Monday, September 24, 2007

The housing market and macroeconomics

This is a good NY times article on the housing market. Click here .

The jist of it is this paragraph.

“The buyers and the sellers are the same people in this market,” Professor Mayer said. “So if the sellers price so high that they, effectively, put themselves out of the market, it shows up on the buying side, too.”
He notes that economists at the Federal Reserve and elsewhere keep close tabs on this kind of behavior because the purchases of durable goods like furniture, appliances and televisions tend to run hand in hand with home purchases — and durables have a disproportionate influence on the business cycle. Further, because the freezing of the housing market makes it harder for people to move, it reduces the likelihood that they can quickly relocate for higher-paying jobs. Dysfunction in the housing market can spill over into the job market, too."
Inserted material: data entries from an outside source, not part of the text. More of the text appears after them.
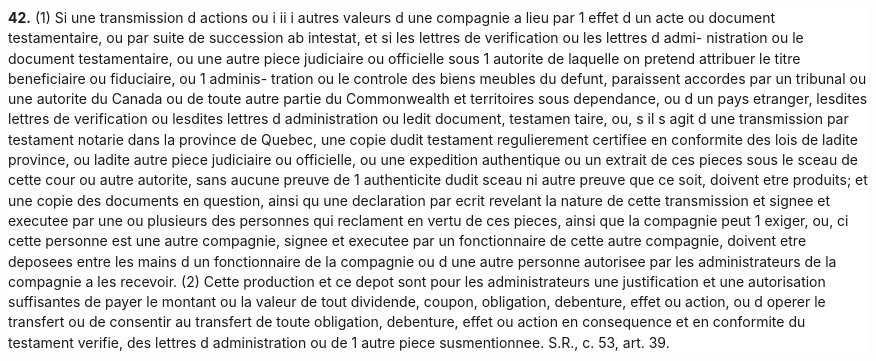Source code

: **42.** (1) Si une transmission d actions ou
i ii i
autres valeurs d une compagnie a lieu par
1 effet d un acte ou document testamentaire,
ou par suite de succession ab intestat, et si les
lettres de verification ou les lettres d admi-
nistration ou le document testamentaire, ou
une autre piece judiciaire ou officielle sous
1 autorite de laquelle on pretend attribuer le
titre beneficiaire ou fiduciaire, ou 1 adminis-
tration ou le controle des biens meubles du
defunt, paraissent accordes par un tribunal
ou une autorite du Canada ou de toute autre
partie du Commonwealth et territoires sous
dependance, ou d un pays etranger, lesdites
lettres de verification ou lesdites lettres
d administration ou ledit document, testamen
taire, ou, s il s agit d une transmission par
testament notarie dans la province de Quebec,
une copie dudit testament regulierement
certifiee en conformite des lois de ladite
province, ou ladite autre piece judiciaire ou
officielle, ou une expedition authentique ou
un extrait de ces pieces sous le sceau de cette
cour ou autre autorite, sans aucune preuve de
1 authenticite dudit sceau ni autre preuve que
ce soit, doivent etre produits; et une copie
des documents en question, ainsi qu une
declaration par ecrit revelant la nature de
cette transmission et signee et executee par
une ou plusieurs des personnes qui reclament
en vertu de ces pieces, ainsi que la compagnie
peut 1 exiger, ou, ci cette personne est une
autre compagnie, signee et executee par un
fonctionnaire de cette autre compagnie,
doivent etre deposees entre les mains d un
fonctionnaire de la compagnie ou d une autre
personne autorisee par les administrateurs de
la compagnie a les recevoir.
(2) Cette production et ce depot sont pour
les administrateurs une justification et une
autorisation suffisantes de payer le montant
ou la valeur de tout dividende, coupon,
obligation, debenture, effet ou action, ou
d operer le transfert ou de consentir au
transfert de toute obligation, debenture, effet
ou action en consequence et en conformite du
testament verifie, des lettres d administration
ou de 1 autre piece susmentionnee. S.R., c. 53,
art. 39.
The idea is that sellers do not want to accept a price loss on their home. So they price their homes too high for demanders to buy (a surplus). Since the housing market is "illiquid," it takes a long time for them to accept the fact they made a bad investment, lower the price and cut their losses.

However, this has "macro" economic implications in the sense that people buy furniture and other durable goods when they move into a new home. So sales of those products suffer (demand shifts left/down). Further, sometimes these people are so irrational that they refuse to sell their home even though it means they have to turn down a higher paying job. So the job market suffers due to a shortage of workers.